### THE INPUT

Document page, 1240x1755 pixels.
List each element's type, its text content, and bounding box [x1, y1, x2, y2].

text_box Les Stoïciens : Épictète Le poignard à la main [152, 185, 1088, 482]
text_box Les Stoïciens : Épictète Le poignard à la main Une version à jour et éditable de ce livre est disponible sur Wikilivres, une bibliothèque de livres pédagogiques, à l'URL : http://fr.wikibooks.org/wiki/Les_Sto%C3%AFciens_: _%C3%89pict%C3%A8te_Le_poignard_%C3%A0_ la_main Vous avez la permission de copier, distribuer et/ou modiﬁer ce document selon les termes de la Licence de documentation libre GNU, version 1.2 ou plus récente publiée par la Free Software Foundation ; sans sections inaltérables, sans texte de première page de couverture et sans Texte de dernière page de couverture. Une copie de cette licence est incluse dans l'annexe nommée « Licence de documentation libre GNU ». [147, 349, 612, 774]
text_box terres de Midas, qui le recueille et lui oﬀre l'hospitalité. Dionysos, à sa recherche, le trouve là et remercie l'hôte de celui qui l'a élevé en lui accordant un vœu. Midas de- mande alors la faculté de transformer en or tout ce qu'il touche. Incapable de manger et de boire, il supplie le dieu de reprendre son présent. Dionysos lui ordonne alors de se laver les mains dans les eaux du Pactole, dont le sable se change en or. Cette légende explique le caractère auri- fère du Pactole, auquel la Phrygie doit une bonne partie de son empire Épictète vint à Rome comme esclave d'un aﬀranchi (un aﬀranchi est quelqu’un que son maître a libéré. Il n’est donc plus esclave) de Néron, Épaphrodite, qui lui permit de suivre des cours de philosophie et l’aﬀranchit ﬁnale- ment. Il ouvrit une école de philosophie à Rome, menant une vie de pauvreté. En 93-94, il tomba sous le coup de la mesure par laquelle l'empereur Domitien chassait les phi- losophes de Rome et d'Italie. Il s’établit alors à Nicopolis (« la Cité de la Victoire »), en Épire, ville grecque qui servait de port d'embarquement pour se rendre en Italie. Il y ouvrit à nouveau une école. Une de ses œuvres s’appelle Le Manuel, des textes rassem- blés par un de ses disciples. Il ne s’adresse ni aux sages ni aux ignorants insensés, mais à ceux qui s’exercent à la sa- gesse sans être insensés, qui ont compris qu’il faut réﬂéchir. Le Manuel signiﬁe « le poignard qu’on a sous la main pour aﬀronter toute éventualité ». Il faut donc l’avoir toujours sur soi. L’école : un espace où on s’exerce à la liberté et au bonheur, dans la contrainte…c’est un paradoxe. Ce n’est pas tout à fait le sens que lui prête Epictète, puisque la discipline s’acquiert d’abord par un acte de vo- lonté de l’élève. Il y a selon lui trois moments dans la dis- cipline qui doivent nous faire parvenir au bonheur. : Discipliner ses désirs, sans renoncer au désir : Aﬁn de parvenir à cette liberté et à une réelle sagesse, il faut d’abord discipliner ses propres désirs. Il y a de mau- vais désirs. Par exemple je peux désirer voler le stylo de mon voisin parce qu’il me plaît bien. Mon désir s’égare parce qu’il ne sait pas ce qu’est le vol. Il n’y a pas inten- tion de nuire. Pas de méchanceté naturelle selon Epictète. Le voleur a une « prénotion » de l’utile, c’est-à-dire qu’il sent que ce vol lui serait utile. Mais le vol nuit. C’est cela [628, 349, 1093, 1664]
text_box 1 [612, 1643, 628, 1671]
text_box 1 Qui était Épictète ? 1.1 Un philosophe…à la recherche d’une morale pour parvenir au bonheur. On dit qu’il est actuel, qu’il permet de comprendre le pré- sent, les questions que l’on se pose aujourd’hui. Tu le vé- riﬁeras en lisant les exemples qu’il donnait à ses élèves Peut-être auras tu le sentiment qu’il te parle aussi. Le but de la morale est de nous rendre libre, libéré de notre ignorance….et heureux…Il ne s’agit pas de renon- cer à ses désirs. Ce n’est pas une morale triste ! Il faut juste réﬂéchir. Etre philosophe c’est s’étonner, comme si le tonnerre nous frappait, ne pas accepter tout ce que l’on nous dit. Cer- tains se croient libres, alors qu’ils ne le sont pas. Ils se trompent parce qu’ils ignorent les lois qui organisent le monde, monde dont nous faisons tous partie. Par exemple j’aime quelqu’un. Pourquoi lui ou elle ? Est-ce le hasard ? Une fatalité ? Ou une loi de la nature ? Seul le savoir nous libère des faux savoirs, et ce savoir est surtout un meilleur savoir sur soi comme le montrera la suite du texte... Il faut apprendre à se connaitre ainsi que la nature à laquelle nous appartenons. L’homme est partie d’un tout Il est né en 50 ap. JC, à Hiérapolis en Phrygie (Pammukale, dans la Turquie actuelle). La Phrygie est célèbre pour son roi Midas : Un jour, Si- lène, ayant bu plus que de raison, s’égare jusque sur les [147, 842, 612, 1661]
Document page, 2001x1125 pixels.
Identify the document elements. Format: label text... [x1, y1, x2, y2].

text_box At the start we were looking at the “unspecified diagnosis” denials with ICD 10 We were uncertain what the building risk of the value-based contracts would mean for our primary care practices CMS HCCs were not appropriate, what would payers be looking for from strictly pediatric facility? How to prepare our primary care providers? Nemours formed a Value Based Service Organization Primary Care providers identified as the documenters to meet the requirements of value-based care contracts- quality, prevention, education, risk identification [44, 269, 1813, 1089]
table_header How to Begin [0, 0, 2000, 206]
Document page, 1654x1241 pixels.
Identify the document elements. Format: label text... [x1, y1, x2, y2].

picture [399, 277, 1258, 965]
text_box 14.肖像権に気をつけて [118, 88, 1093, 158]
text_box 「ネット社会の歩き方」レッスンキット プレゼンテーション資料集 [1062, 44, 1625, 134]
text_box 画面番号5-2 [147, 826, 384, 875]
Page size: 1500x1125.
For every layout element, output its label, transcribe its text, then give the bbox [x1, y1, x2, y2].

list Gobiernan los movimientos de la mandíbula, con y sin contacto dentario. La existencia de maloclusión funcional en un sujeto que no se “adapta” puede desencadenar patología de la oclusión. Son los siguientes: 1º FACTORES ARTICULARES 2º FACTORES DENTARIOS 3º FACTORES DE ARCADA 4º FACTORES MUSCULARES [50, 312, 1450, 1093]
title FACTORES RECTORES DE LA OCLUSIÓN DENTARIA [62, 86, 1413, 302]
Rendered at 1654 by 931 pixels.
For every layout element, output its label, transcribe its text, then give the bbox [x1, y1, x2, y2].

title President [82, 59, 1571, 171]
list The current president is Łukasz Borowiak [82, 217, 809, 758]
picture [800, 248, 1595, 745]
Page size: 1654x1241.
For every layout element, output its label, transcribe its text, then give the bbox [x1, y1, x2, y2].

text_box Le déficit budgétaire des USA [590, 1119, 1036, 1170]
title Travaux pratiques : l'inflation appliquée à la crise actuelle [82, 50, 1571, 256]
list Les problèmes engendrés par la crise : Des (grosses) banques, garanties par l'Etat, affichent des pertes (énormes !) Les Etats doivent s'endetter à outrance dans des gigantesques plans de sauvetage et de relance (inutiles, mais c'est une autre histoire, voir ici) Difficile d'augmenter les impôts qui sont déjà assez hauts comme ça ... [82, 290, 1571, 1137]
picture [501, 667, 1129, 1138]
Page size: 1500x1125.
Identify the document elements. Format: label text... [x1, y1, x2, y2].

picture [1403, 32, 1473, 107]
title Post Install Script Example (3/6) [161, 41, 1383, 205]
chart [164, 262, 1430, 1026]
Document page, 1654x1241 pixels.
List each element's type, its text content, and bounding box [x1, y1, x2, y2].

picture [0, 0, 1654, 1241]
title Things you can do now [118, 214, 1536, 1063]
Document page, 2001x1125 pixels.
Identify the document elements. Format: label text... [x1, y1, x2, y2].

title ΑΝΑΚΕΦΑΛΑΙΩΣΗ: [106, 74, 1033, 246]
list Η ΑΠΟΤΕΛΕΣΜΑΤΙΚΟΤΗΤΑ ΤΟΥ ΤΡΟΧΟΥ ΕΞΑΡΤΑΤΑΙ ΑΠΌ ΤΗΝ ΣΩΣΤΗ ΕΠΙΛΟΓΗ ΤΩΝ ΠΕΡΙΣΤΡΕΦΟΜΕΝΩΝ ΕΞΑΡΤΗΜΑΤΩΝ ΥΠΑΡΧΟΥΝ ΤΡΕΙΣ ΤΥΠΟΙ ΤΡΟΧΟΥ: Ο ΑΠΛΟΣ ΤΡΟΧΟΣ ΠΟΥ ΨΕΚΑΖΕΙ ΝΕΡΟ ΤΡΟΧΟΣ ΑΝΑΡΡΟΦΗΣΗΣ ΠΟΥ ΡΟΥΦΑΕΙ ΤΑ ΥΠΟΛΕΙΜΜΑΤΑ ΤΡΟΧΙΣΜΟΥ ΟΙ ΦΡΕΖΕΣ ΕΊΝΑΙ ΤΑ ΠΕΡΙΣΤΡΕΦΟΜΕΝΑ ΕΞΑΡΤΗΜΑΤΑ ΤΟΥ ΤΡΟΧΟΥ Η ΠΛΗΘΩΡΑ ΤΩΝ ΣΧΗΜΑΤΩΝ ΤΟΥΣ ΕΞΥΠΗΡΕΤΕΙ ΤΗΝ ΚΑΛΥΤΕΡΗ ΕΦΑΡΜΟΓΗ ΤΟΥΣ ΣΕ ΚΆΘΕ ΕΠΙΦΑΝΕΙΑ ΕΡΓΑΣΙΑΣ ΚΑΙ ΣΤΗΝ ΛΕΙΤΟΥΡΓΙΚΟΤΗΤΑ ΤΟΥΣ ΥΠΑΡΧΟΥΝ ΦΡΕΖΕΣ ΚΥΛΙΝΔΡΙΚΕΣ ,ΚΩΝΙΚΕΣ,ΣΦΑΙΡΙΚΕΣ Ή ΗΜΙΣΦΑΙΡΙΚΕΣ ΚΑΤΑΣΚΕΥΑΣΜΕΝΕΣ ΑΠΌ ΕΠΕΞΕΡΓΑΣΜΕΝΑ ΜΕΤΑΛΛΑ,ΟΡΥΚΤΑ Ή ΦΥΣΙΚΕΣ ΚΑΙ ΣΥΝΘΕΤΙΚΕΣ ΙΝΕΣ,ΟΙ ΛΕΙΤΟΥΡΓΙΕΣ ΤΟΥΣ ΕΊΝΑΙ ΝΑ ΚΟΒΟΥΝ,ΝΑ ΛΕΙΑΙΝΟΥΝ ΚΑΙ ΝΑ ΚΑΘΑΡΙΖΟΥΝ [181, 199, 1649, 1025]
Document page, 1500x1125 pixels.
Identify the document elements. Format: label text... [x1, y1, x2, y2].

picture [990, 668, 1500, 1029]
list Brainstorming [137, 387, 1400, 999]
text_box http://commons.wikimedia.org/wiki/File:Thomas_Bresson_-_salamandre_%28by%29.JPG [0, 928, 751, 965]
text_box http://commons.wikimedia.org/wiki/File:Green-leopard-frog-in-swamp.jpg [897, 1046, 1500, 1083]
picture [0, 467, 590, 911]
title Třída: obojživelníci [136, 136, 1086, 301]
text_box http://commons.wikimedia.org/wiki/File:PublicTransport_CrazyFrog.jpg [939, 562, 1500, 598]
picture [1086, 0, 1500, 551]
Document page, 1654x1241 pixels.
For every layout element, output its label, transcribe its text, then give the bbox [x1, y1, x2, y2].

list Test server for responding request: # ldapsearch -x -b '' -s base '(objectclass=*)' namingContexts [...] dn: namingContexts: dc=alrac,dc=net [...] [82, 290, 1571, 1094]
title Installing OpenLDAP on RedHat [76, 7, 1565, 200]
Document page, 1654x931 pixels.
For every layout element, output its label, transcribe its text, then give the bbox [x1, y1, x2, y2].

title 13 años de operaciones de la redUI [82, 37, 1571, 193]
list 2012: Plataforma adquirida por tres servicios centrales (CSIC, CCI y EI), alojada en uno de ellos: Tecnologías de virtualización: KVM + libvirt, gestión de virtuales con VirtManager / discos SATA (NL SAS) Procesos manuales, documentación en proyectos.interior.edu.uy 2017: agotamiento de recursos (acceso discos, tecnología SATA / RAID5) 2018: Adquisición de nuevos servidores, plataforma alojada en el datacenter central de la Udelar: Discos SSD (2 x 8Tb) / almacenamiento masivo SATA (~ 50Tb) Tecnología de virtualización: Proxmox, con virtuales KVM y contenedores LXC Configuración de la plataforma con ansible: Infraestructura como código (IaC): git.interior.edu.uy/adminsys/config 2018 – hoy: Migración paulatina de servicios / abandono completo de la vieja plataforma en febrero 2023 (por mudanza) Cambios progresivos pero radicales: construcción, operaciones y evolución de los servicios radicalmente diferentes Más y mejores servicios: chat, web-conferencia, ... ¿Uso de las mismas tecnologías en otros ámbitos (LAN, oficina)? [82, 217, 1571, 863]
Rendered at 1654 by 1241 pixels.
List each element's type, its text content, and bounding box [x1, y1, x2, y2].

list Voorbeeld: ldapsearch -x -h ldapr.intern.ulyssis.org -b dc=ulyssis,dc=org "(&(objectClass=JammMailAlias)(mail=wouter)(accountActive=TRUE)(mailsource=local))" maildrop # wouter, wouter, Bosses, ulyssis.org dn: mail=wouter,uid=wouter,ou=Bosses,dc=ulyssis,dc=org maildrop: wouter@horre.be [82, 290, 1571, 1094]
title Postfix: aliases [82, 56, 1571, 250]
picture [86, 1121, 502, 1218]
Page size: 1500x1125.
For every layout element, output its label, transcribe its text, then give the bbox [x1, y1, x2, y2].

### YOUR OBJECTIVE
Arrange the lines from the start of the records through the line holding "text_box Les Stoïciens : Épictète Le poignard à la main Une", inclusive, as a JSON list of strings with one string per line and blank lines omitted.

### SOLUTION TO THE PROBLEM
[
  "Document page, 1240x1755 pixels.",
  "List each element's type, its text content, and bounding box [x1, y1, x2, y2].",
  "text_box Les Stoïciens : Épictète Le poignard à la main [152, 185, 1088, 482]",
  "text_box Les Stoïciens : Épictète Le poignard à la main Une version à jour et éditable de ce livre est disponible sur Wikilivres, une bibliothèque de livres pédagogiques, à l'URL : http://fr.wikibooks.org/wiki/Les_Sto%C3%AFciens_: _%C3%89pict%C3%A8te_Le_poignard_%C3%A0_ la_main Vous avez la permission de copier, distribuer et/ou modiﬁer ce document selon les termes de la Licence de documentation libre GNU, version 1.2 ou plus récente publiée par la Free Software Foundation ; sans sections inaltérables, sans texte de première page de couverture et sans Texte de dernière page de couverture. Une copie de cette licence est incluse dans l'annexe nommée « Licence de documentation libre GNU ». [147, 349, 612, 774]"
]